**The problem**
Leaving pictures aside, restate exactly the lines of the data below, from the first one through the line that contains "which they are".

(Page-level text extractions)
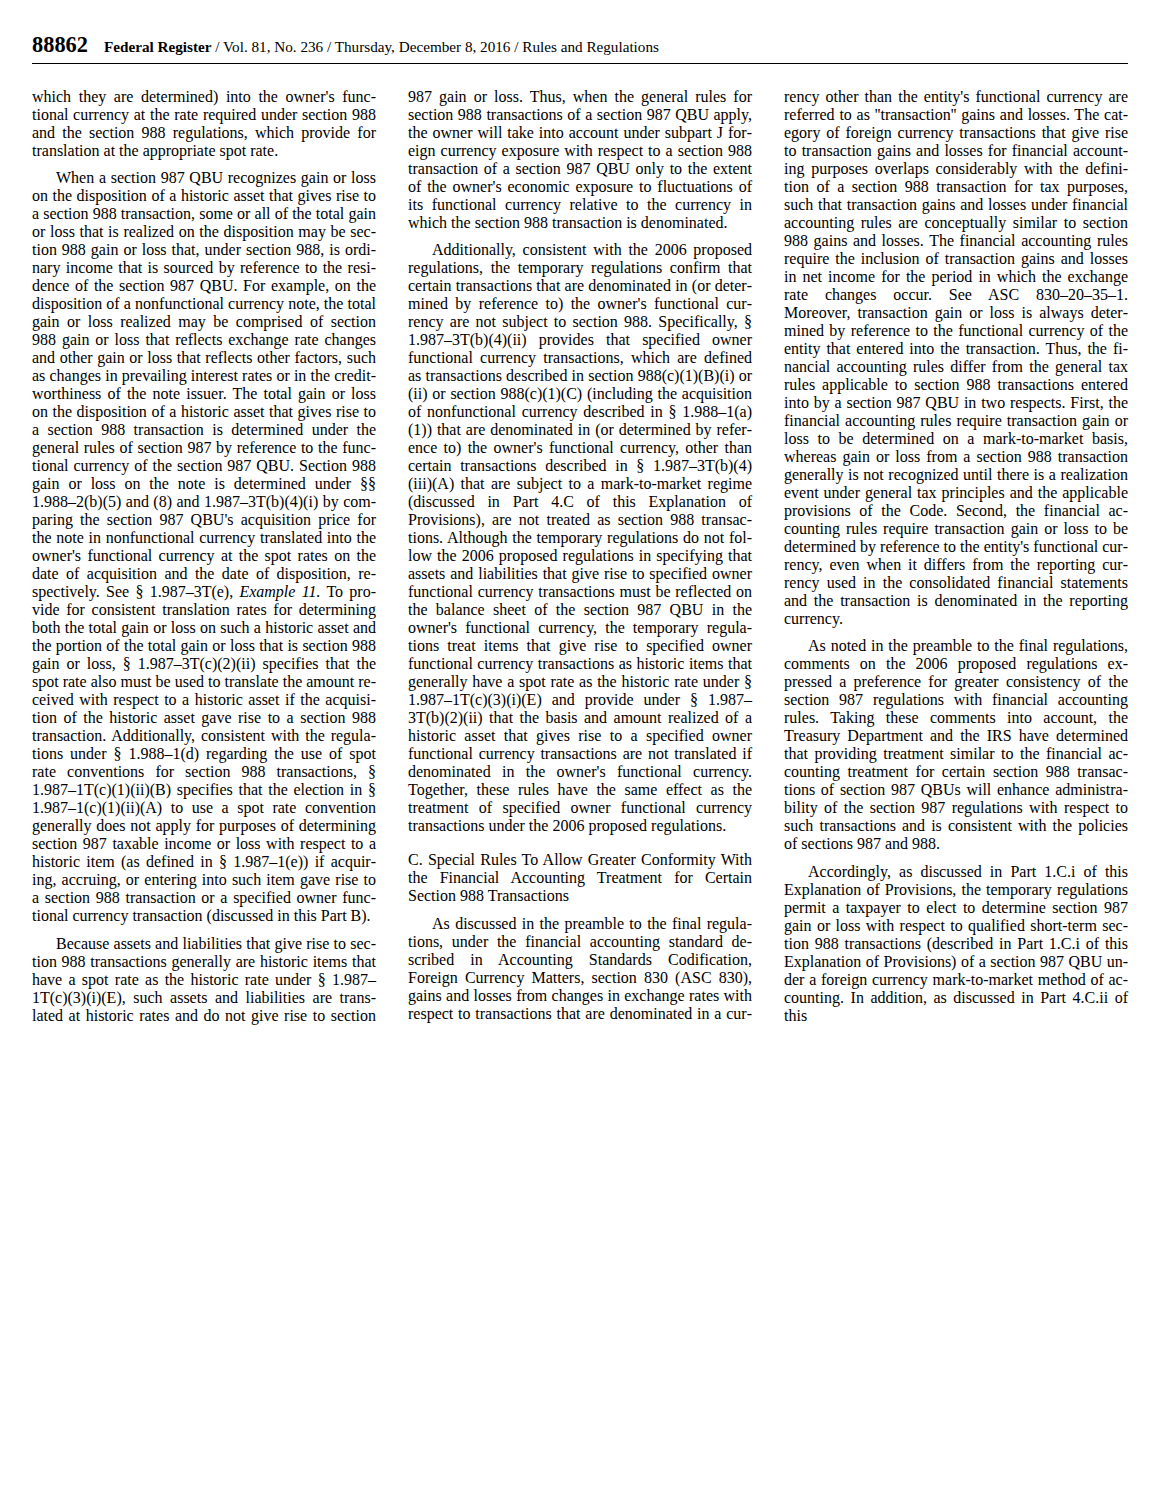88862 Federal Register / Vol. 81, No. 236 / Thursday, December 8, 2016 / Rules and Regulations
which they are determined) into the owner's functional currency at the rate required under section 988 and the section 988 regulations, which provide for translation at the appropriate spot rate.
When a section 987 QBU recognizes gain or loss on the disposition of a historic asset that gives rise to a section 988 transaction, some or all of the total gain or loss that is realized on the disposition may be section 988 gain or loss that, under section 988, is ordinary income that is sourced by reference to the residence of the section 987 QBU. For example, on the disposition of a nonfunctional currency note, the total gain or loss realized may be comprised of section 988 gain or loss that reflects exchange rate changes and other gain or loss that reflects other factors, such as changes in prevailing interest rates or in the creditworthiness of the note issuer. The total gain or loss on the disposition of a historic asset that gives rise to a section 988 transaction is determined under the general rules of section 987 by reference to the functional currency of the section 987 QBU. Section 988 gain or loss on the note is determined under §§ 1.988–2(b)(5) and (8) and 1.987–3T(b)(4)(i) by comparing the section 987 QBU's acquisition price for the note in nonfunctional currency translated into the owner's functional currency at the spot rates on the date of acquisition and the date of disposition, respectively. See § 1.987–3T(e), Example 11. To provide for consistent translation rates for determining both the total gain or loss on such a historic asset and the portion of the total gain or loss that is section 988 gain or loss, § 1.987–3T(c)(2)(ii) specifies that the spot rate also must be used to translate the amount received with respect to a historic asset if the acquisition of the historic asset gave rise to a section 988 transaction. Additionally, consistent with the regulations under § 1.988–1(d) regarding the use of spot rate conventions for section 988 transactions, § 1.987–1T(c)(1)(ii)(B) specifies that the election in § 1.987–1(c)(1)(ii)(A) to use a spot rate convention generally does not apply for purposes of determining section 987 taxable income or loss with respect to a historic item (as defined in § 1.987–1(e)) if acquiring, accruing, or entering into such item gave rise to a section 988 transaction or a specified owner functional currency transaction (discussed in this Part B).
Because assets and liabilities that give rise to section 988 transactions generally are historic items that have a spot rate as the historic rate under § 1.987–1T(c)(3)(i)(E), such assets and liabilities are translated at historic rates and do not give rise to section 987 gain or loss. Thus, when the general rules for section 988 transactions of a section 987 QBU apply, the owner will take into account under subpart J foreign currency exposure with respect to a section 988 transaction of a section 987 QBU only to the extent of the owner's economic exposure to fluctuations of its functional currency relative to the currency in which the section 988 transaction is denominated.
Additionally, consistent with the 2006 proposed regulations, the temporary regulations confirm that certain transactions that are denominated in (or determined by reference to) the owner's functional currency are not subject to section 988. Specifically, § 1.987–3T(b)(4)(ii) provides that specified owner functional currency transactions, which are defined as transactions described in section 988(c)(1)(B)(i) or (ii) or section 988(c)(1)(C) (including the acquisition of nonfunctional currency described in § 1.988–1(a)(1)) that are denominated in (or determined by reference to) the owner's functional currency, other than certain transactions described in § 1.987–3T(b)(4)(iii)(A) that are subject to a mark-to-market regime (discussed in Part 4.C of this Explanation of Provisions), are not treated as section 988 transactions. Although the temporary regulations do not follow the 2006 proposed regulations in specifying that assets and liabilities that give rise to specified owner functional currency transactions must be reflected on the balance sheet of the section 987 QBU in the owner's functional currency, the temporary regulations treat items that give rise to specified owner functional currency transactions as historic items that generally have a spot rate as the historic rate under § 1.987–1T(c)(3)(i)(E) and provide under § 1.987–3T(b)(2)(ii) that the basis and amount realized of a historic asset that gives rise to a specified owner functional currency transactions are not translated if denominated in the owner's functional currency. Together, these rules have the same effect as the treatment of specified owner functional currency transactions under the 2006 proposed regulations.
C. Special Rules To Allow Greater Conformity With the Financial Accounting Treatment for Certain Section 988 Transactions
As discussed in the preamble to the final regulations, under the financial accounting standard described in Accounting Standards Codification, Foreign Currency Matters, section 830 (ASC 830), gains and losses from changes in exchange rates with respect to transactions that are denominated in a currency other than the entity's functional currency are referred to as ''transaction'' gains and losses. The category of foreign currency transactions that give rise to transaction gains and losses for financial accounting purposes overlaps considerably with the definition of a section 988 transaction for tax purposes, such that transaction gains and losses under financial accounting rules are conceptually similar to section 988 gains and losses. The financial accounting rules require the inclusion of transaction gains and losses in net income for the period in which the exchange rate changes occur. See ASC 830–20–35–1. Moreover, transaction gain or loss is always determined by reference to the functional currency of the entity that entered into the transaction. Thus, the financial accounting rules differ from the general tax rules applicable to section 988 transactions entered into by a section 987 QBU in two respects. First, the financial accounting rules require transaction gain or loss to be determined on a mark-to-market basis, whereas gain or loss from a section 988 transaction generally is not recognized until there is a realization event under general tax principles and the applicable provisions of the Code. Second, the financial accounting rules require transaction gain or loss to be determined by reference to the entity's functional currency, even when it differs from the reporting currency used in the consolidated financial statements and the transaction is denominated in the reporting currency.
As noted in the preamble to the final regulations, comments on the 2006 proposed regulations expressed a preference for greater consistency of the section 987 regulations with financial accounting rules. Taking these comments into account, the Treasury Department and the IRS have determined that providing treatment similar to the financial accounting treatment for certain section 988 transactions of section 987 QBUs will enhance administrability of the section 987 regulations with respect to such transactions and is consistent with the policies of sections 987 and 988.
Accordingly, as discussed in Part 1.C.i of this Explanation of Provisions, the temporary regulations permit a taxpayer to elect to determine section 987 gain or loss with respect to qualified short-term section 988 transactions (described in Part 1.C.i of this Explanation of Provisions) of a section 987 QBU under a foreign currency mark-to-market method of accounting. In addition, as discussed in Part 4.C.ii of this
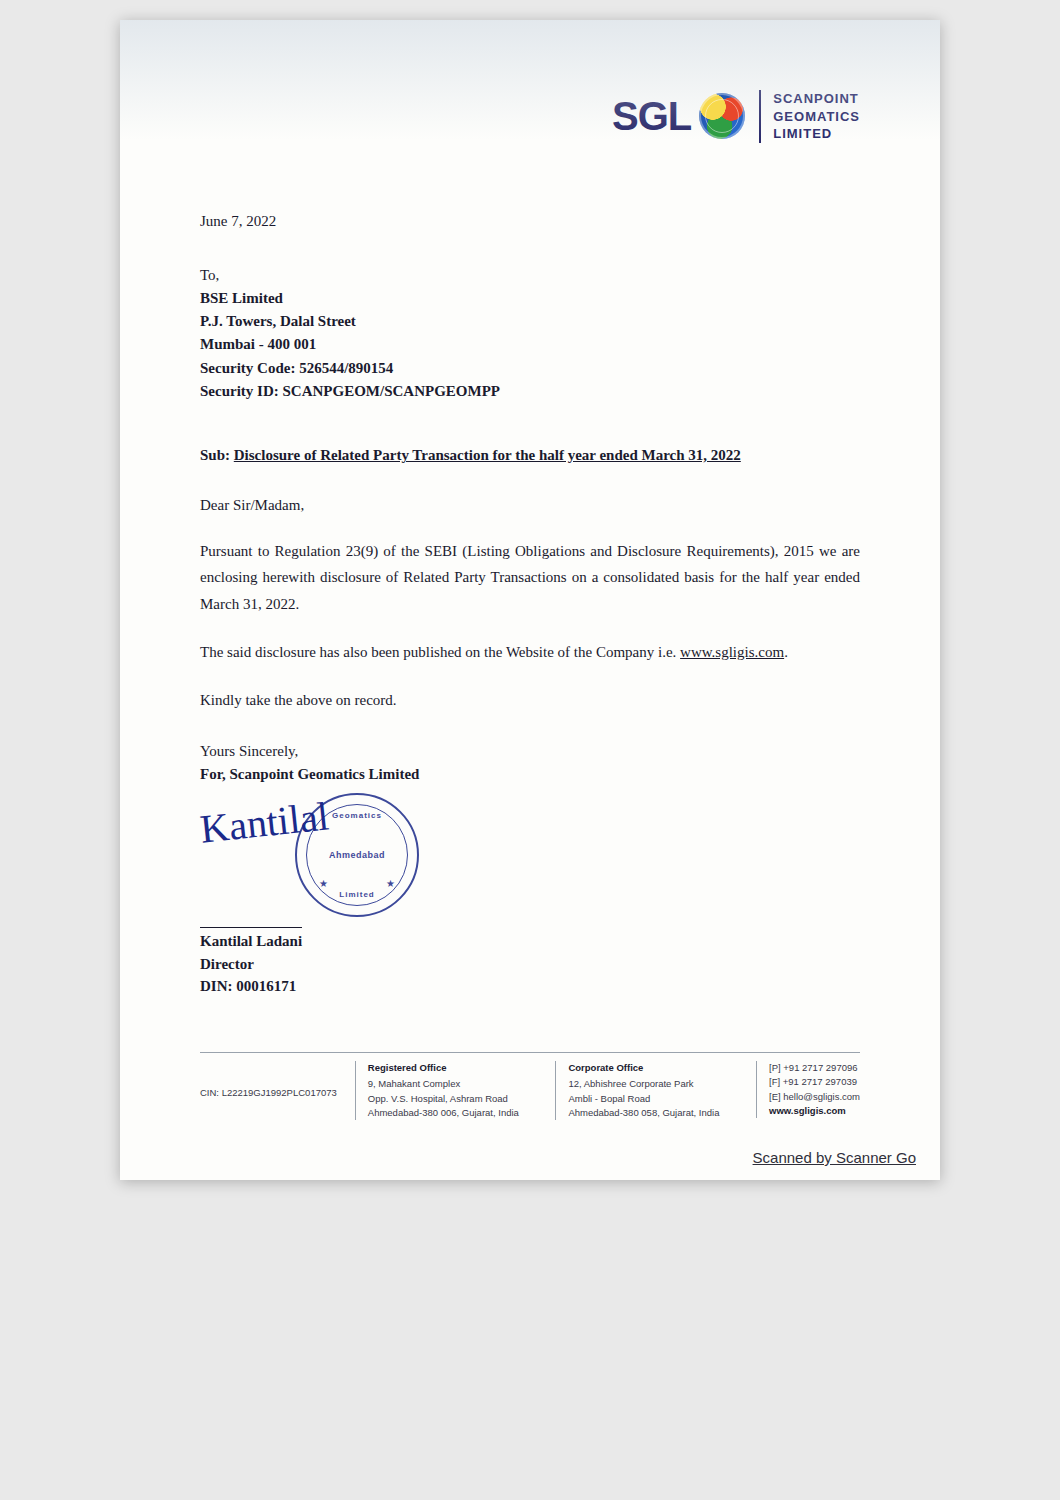SGL
SCANPOINT
GEOMATICS
LIMITED
June 7, 2022
To,
BSE Limited
P.J. Towers, Dalal Street
Mumbai - 400 001
Security Code: 526544/890154
Security ID: SCANPGEOM/SCANPGEOMPP
Sub: Disclosure of Related Party Transaction for the half year ended March 31, 2022
Dear Sir/Madam,
Pursuant to Regulation 23(9) of the SEBI (Listing Obligations and Disclosure Requirements), 2015 we are enclosing herewith disclosure of Related Party Transactions on a consolidated basis for the half year ended March 31, 2022.
The said disclosure has also been published on the Website of the Company i.e. www.sgligis.com.
Kindly take the above on record.
Yours Sincerely,
For, Scanpoint Geomatics Limited
Kantilal
Geomatics
Ahmedabad
Limited
★
★
Kantilal Ladani
Director
DIN: 00016171
CIN: L22219GJ1992PLC017073
Registered Office
9, Mahakant Complex
Opp. V.S. Hospital, Ashram Road
Ahmedabad-380 006, Gujarat, India
Corporate Office
12, Abhishree Corporate Park
Ambli - Bopal Road
Ahmedabad-380 058, Gujarat, India
[P] +91 2717 297096
[F] +91 2717 297039
[E] hello@sgligis.com
www.sgligis.com
Scanned by Scanner Go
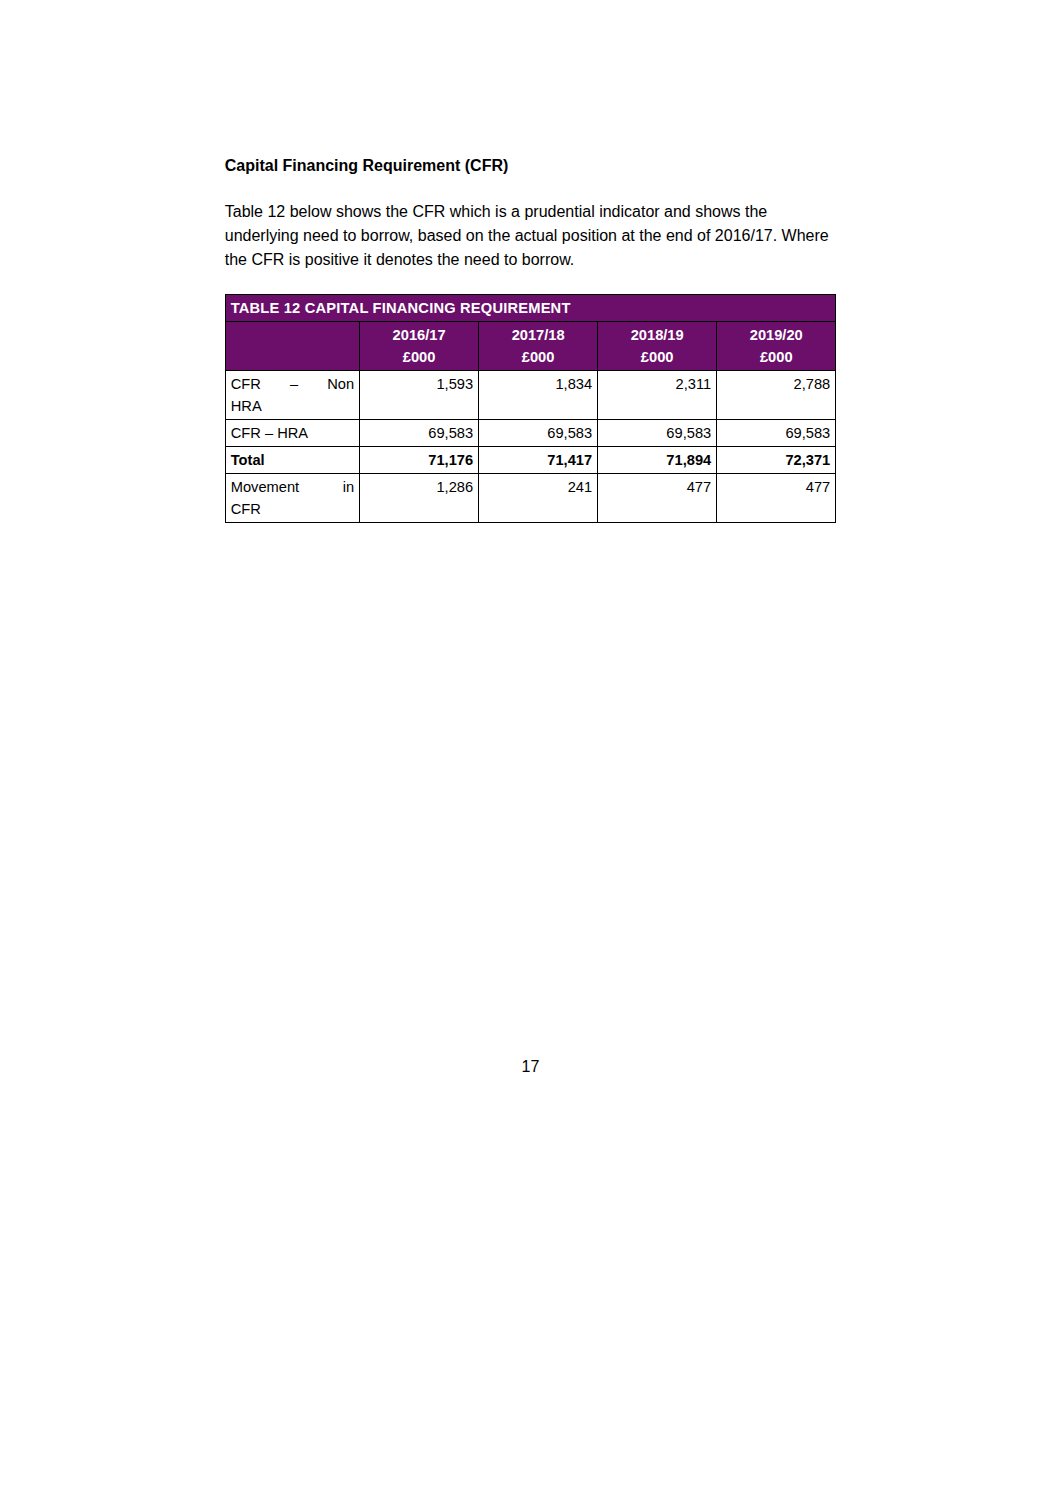Capital Financing Requirement (CFR)
Table 12 below shows the CFR which is a prudential indicator and shows the underlying need to borrow, based on the actual position at the end of 2016/17. Where the CFR is positive it denotes the need to borrow.
| TABLE 12 CAPITAL FINANCING REQUIREMENT |
| --- |
| | 2016/17 £000 | 2017/18 £000 | 2018/19 £000 | 2019/20 £000 |
| CFR – Non HRA | 1,593 | 1,834 | 2,311 | 2,788 |
| CFR – HRA | 69,583 | 69,583 | 69,583 | 69,583 |
| Total | 71,176 | 71,417 | 71,894 | 72,371 |
| Movement in CFR | 1,286 | 241 | 477 | 477 |
17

**Result for this exercise**
88862 Federal Register / Vol. 81, No. 236 / Thursday, December 8, 2016 / Rules and Regulations
which they are determined) into the owner's functional currency at the rate required under section 988 and the section 988 regulations, which provide for translation at the appropriate spot rate.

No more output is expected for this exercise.